Assignment
Your job is to set down the stretch of entries that opens with the line containing "(IHC) of human" and closes with the line containing "of urothelial carcinoma". Keep both end lines, copy each exactly, and add nothing.

Data
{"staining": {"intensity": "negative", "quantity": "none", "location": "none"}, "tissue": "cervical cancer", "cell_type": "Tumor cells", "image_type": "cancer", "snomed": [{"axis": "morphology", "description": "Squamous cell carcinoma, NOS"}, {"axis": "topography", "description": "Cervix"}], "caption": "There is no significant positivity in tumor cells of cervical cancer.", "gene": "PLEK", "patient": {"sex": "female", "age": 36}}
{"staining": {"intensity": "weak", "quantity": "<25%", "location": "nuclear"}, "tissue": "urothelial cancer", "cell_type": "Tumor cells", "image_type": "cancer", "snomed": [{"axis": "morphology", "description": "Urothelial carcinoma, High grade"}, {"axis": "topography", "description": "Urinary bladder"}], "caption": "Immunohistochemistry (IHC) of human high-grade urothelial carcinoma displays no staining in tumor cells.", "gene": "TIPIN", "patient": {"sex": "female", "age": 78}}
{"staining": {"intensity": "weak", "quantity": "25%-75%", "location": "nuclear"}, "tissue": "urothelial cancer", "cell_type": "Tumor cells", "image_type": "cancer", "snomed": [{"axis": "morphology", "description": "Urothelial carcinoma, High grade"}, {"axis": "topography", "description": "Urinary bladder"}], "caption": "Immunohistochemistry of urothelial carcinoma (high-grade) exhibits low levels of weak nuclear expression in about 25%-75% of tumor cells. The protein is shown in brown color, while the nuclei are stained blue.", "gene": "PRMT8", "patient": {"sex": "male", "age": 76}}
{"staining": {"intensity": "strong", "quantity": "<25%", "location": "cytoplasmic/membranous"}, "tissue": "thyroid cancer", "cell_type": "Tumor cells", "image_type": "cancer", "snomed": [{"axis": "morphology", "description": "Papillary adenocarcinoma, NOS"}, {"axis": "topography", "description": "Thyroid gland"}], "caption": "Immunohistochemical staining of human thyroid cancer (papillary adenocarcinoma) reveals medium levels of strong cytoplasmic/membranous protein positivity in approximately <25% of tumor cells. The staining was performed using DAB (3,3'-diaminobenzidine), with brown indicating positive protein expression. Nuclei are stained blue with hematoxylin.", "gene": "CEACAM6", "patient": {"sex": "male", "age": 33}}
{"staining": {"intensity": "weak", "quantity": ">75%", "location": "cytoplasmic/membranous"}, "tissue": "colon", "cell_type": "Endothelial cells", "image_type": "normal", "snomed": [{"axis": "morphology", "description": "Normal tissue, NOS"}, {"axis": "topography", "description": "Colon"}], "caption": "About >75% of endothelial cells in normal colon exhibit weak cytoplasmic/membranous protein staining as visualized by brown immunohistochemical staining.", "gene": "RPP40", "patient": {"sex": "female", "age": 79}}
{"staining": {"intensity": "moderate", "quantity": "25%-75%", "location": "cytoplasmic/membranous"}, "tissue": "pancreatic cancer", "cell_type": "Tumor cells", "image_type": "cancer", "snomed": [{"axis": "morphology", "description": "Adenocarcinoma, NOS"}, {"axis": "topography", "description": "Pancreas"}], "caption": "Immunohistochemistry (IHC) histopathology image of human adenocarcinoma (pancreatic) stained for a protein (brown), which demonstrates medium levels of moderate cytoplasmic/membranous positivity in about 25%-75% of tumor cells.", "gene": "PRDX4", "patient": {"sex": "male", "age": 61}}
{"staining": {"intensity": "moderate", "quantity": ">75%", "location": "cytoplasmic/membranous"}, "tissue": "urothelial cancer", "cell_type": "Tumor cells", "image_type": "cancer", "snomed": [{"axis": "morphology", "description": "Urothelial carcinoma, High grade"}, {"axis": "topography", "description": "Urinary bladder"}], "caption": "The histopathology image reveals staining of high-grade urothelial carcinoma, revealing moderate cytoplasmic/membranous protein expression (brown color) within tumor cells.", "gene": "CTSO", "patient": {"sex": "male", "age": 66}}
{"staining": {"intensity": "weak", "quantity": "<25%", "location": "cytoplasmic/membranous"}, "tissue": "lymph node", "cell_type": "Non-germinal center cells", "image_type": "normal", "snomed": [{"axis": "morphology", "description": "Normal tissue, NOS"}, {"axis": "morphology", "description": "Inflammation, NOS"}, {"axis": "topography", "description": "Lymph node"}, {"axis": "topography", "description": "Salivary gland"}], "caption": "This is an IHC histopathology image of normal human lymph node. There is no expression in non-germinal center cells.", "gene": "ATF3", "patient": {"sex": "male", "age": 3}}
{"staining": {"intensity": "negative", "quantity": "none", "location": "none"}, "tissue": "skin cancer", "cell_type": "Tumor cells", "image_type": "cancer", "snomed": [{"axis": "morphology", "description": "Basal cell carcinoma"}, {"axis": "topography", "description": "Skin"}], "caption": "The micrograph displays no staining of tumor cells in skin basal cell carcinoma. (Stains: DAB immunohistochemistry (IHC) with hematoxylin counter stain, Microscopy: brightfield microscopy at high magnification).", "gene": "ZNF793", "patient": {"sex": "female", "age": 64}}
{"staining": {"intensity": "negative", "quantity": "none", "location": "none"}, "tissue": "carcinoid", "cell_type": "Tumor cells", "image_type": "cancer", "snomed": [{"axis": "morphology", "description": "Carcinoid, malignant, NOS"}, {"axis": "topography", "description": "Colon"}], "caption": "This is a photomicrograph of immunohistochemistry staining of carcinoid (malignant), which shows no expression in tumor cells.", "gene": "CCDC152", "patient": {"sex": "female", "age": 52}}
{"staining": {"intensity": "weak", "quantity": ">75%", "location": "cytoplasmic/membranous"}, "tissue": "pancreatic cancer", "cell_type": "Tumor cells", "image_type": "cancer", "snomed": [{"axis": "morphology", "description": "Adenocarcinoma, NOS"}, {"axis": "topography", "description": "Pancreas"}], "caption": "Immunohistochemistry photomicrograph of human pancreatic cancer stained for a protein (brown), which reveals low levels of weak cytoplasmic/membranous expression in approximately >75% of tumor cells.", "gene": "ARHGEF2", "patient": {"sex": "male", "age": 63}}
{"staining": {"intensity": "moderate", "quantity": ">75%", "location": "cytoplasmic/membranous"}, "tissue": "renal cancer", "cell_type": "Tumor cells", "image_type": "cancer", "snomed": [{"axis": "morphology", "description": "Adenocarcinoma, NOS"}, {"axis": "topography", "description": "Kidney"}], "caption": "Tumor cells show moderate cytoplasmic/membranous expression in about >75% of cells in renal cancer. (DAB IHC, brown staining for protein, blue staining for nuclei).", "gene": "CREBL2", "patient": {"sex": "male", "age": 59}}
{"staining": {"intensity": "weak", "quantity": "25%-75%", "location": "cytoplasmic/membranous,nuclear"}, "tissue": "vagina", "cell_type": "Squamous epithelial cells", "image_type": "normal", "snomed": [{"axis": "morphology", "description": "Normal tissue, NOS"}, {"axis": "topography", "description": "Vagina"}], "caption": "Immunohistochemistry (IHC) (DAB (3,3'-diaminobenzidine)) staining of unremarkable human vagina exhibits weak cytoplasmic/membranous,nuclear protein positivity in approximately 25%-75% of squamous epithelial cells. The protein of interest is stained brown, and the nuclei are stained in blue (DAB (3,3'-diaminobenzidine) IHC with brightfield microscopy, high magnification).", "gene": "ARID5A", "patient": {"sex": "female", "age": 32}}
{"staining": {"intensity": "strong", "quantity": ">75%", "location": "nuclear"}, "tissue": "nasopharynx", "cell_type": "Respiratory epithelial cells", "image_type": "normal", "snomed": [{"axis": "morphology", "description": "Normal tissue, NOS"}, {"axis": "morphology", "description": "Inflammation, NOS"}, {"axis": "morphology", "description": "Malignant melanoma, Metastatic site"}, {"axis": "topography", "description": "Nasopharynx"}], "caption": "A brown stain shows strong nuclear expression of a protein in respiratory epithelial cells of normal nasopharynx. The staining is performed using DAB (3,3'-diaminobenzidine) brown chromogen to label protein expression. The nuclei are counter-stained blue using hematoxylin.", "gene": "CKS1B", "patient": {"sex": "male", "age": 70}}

Reply
{"staining": {"intensity": "weak", "quantity": "<25%", "location": "nuclear"}, "tissue": "urothelial cancer", "cell_type": "Tumor cells", "image_type": "cancer", "snomed": [{"axis": "morphology", "description": "Urothelial carcinoma, High grade"}, {"axis": "topography", "description": "Urinary bladder"}], "caption": "Immunohistochemistry (IHC) of human high-grade urothelial carcinoma displays no staining in tumor cells.", "gene": "TIPIN", "patient": {"sex": "female", "age": 78}}
{"staining": {"intensity": "weak", "quantity": "25%-75%", "location": "nuclear"}, "tissue": "urothelial cancer", "cell_type": "Tumor cells", "image_type": "cancer", "snomed": [{"axis": "morphology", "description": "Urothelial carcinoma, High grade"}, {"axis": "topography", "description": "Urinary bladder"}], "caption": "Immunohistochemistry of urothelial carcinoma (high-grade) exhibits low levels of weak nuclear expression in about 25%-75% of tumor cells. The protein is shown in brown color, while the nuclei are stained blue.", "gene": "PRMT8", "patient": {"sex": "male", "age": 76}}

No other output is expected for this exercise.